The food bill provides five kg per person per month at the rate of Rs.3 per kg for rice, Rs.2 per kg for wheat, and Re.1 per kg for coarse grains.

“The PDS will become more transparent and subject to grievance redressal at appropriate levels with provisions for penalties and compensation,” he said.

The food ministry has estimated that India’s population will touch 1.3 billion by 2018 and this will put pressure on the government to provide food security.

“We have to take care of the present food needs of the people.
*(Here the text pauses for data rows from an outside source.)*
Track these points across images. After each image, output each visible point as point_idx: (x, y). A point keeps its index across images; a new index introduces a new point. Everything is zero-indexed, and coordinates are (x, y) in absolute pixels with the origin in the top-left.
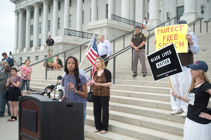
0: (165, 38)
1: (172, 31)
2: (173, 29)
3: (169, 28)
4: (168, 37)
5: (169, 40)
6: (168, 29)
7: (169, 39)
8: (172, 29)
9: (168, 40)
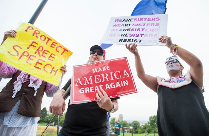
0: (35, 47)
1: (51, 46)
2: (55, 45)
3: (51, 40)
4: (41, 49)
5: (39, 53)
6: (48, 41)
7: (41, 53)
8: (52, 44)
9: (37, 53)
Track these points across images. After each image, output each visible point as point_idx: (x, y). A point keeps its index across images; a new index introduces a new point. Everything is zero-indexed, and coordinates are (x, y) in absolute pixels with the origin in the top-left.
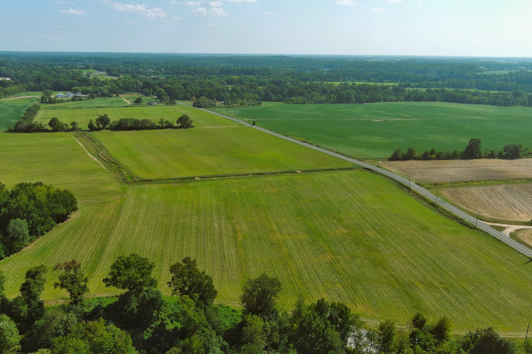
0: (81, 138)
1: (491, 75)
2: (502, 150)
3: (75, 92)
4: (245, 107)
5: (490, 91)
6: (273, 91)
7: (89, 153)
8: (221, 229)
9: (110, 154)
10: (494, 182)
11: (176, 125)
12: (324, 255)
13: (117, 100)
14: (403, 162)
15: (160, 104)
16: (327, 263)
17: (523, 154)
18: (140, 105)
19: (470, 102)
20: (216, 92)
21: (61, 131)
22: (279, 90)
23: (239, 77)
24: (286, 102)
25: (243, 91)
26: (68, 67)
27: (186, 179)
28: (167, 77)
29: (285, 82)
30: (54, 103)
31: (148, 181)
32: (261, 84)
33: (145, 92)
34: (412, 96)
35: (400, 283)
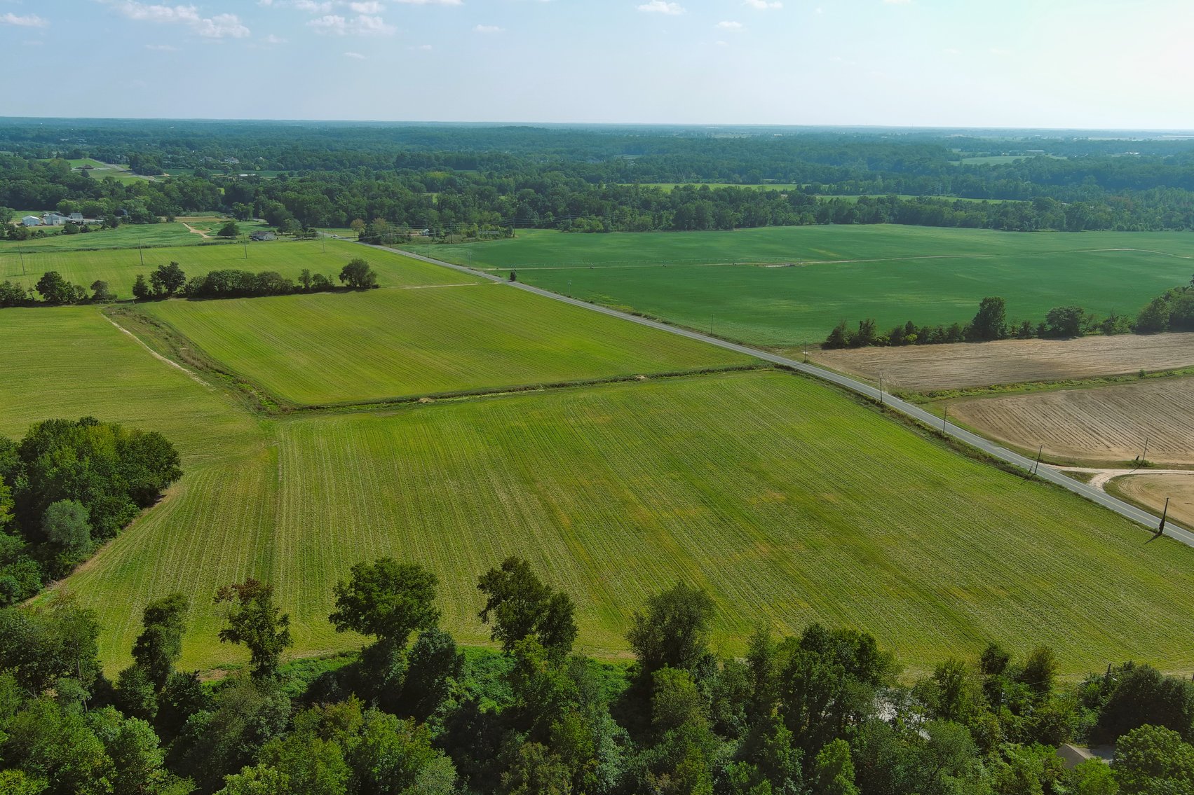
0: (121, 317)
1: (980, 167)
2: (1044, 320)
3: (66, 212)
4: (479, 240)
5: (988, 200)
6: (533, 203)
7: (155, 351)
8: (516, 504)
9: (205, 352)
10: (1042, 386)
11: (338, 283)
12: (753, 546)
13: (173, 229)
14: (852, 350)
15: (281, 238)
16: (764, 560)
17: (1085, 328)
18: (235, 241)
19: (951, 223)
20: (407, 210)
21: (68, 303)
22: (546, 203)
23: (446, 175)
24: (566, 229)
25: (465, 206)
26: (27, 153)
27: (399, 402)
28: (278, 175)
29: (554, 186)
30: (22, 240)
31: (314, 409)
32: (502, 190)
33: (236, 211)
34: (831, 212)
35: (923, 593)
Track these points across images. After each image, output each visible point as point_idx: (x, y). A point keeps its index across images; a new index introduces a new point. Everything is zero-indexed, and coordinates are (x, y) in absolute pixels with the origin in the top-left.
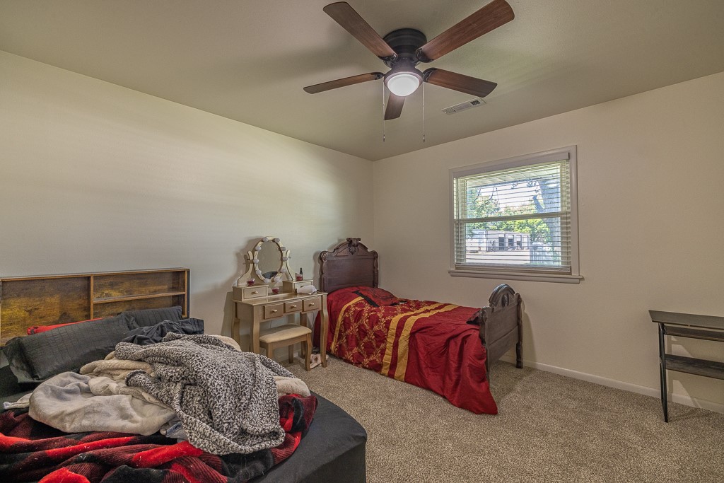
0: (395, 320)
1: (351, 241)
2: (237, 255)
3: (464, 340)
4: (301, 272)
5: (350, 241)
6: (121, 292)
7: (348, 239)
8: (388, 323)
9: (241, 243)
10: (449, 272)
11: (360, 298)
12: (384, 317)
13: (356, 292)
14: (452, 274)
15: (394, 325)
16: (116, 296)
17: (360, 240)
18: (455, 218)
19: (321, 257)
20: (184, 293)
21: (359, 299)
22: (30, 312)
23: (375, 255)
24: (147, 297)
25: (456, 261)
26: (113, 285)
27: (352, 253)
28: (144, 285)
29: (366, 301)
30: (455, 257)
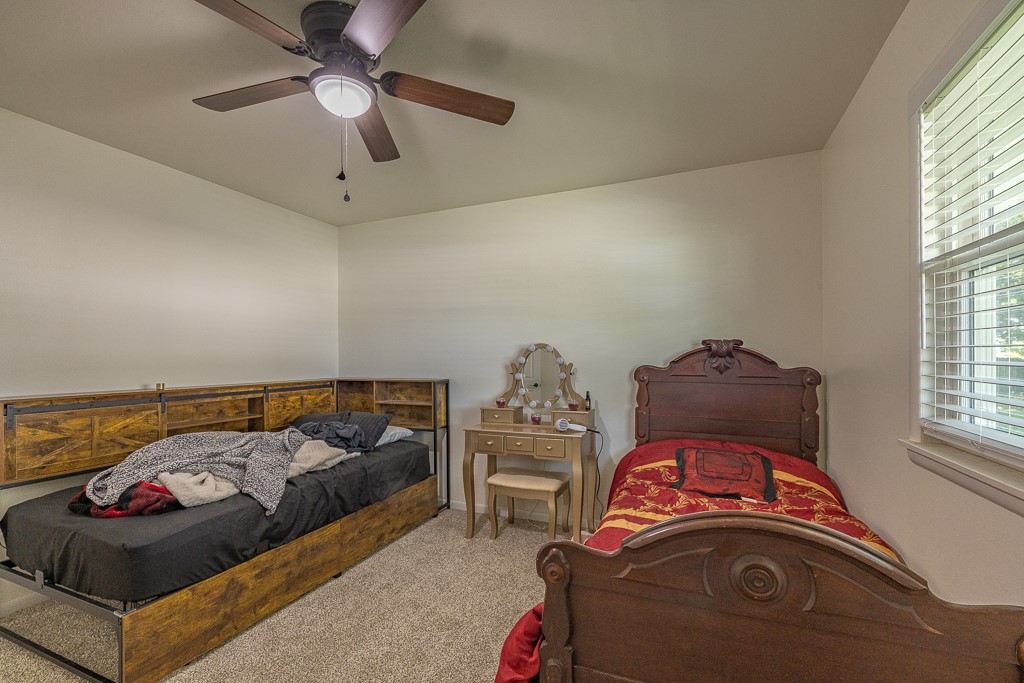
1: (710, 346)
4: (588, 396)
7: (704, 343)
11: (672, 463)
13: (678, 450)
16: (403, 400)
17: (739, 342)
21: (668, 463)
23: (808, 381)
25: (924, 412)
26: (401, 390)
27: (720, 370)
28: (420, 393)
29: (677, 471)
30: (924, 398)
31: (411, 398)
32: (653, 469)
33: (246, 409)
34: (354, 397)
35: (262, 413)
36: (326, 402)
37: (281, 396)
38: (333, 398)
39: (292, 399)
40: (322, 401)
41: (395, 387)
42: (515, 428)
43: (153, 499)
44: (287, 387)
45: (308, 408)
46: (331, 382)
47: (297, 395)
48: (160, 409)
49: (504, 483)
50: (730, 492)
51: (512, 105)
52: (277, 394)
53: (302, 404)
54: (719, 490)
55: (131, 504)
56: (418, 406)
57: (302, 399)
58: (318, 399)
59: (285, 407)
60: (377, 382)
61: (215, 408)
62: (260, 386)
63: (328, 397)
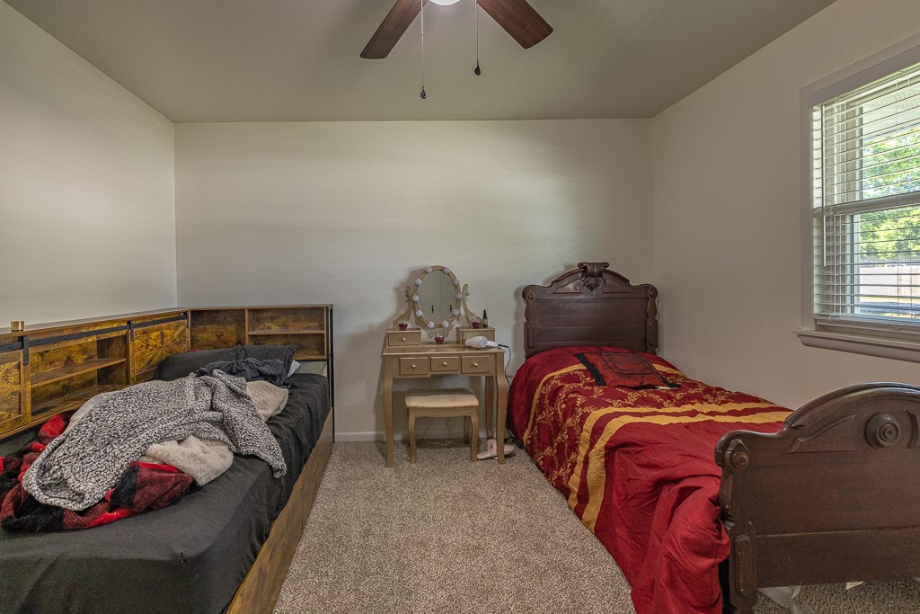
0: (596, 414)
1: (586, 268)
2: (397, 290)
3: (685, 493)
4: (485, 316)
5: (583, 268)
6: (278, 326)
7: (580, 265)
8: (584, 417)
9: (401, 275)
10: (800, 335)
11: (581, 366)
12: (582, 406)
13: (577, 356)
14: (807, 341)
15: (589, 424)
16: (275, 329)
17: (606, 265)
18: (817, 203)
19: (527, 293)
20: (322, 332)
21: (578, 367)
22: (218, 336)
23: (649, 293)
24: (301, 332)
25: (816, 310)
26: (272, 318)
27: (591, 288)
28: (298, 320)
29: (589, 373)
30: (816, 300)
31: (285, 326)
32: (568, 373)
33: (95, 353)
34: (204, 330)
35: (126, 355)
36: (182, 338)
37: (145, 332)
38: (188, 332)
39: (154, 335)
40: (179, 336)
41: (264, 315)
42: (437, 349)
43: (170, 484)
44: (148, 320)
45: (168, 346)
46: (185, 313)
47: (157, 330)
48: (21, 359)
49: (421, 405)
50: (645, 384)
51: (551, 30)
52: (140, 329)
53: (162, 342)
54: (637, 384)
55: (137, 497)
56: (294, 335)
57: (162, 335)
58: (176, 335)
59: (147, 345)
60: (249, 310)
61: (62, 355)
62: (123, 321)
63: (184, 331)
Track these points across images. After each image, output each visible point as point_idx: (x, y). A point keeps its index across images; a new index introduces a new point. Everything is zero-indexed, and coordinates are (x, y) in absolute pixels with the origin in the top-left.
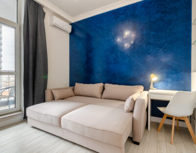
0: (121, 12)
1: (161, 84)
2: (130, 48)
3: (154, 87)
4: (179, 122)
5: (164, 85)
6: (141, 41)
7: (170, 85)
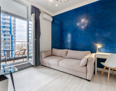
0: (79, 10)
1: (103, 49)
2: (85, 29)
3: (99, 51)
4: (114, 71)
5: (105, 50)
6: (91, 25)
7: (108, 50)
We also have to plan to ensure that the challenges that the population increase pose in terms of food needs over the years is also kept in mind,” said Thomas.

The minister said that India’s food grain production, which was 51 million tonnes in 1950-51, touched 245 million tonnes in 2010-11, an increase of five times within six decades.

The minister said he was confident that the government would be able to store the 90 million tonnes of grain it hopes to procure this year.

The minister urged the private sector to procure grain at the minimum support price fixed by the government, and said the corporates should help the government with creating more storage space for the grain.

Earlier, Rakesh Bharti Mittal of the CII said the government should consider roping in the private sector for creating additional storage space.

Agriculture secretary Ashish Bahuguna said India was food secure but farmers needed income security.

Ashok Gulati, chairman of the Commission for Agricultural Costs and Prices, said the challenge before the government was to provide economic access to food to the large number of people.

“There is around 40 percent leakage in the PDS,” said Gulati, while stressing the need to diversify crops and get the markets right.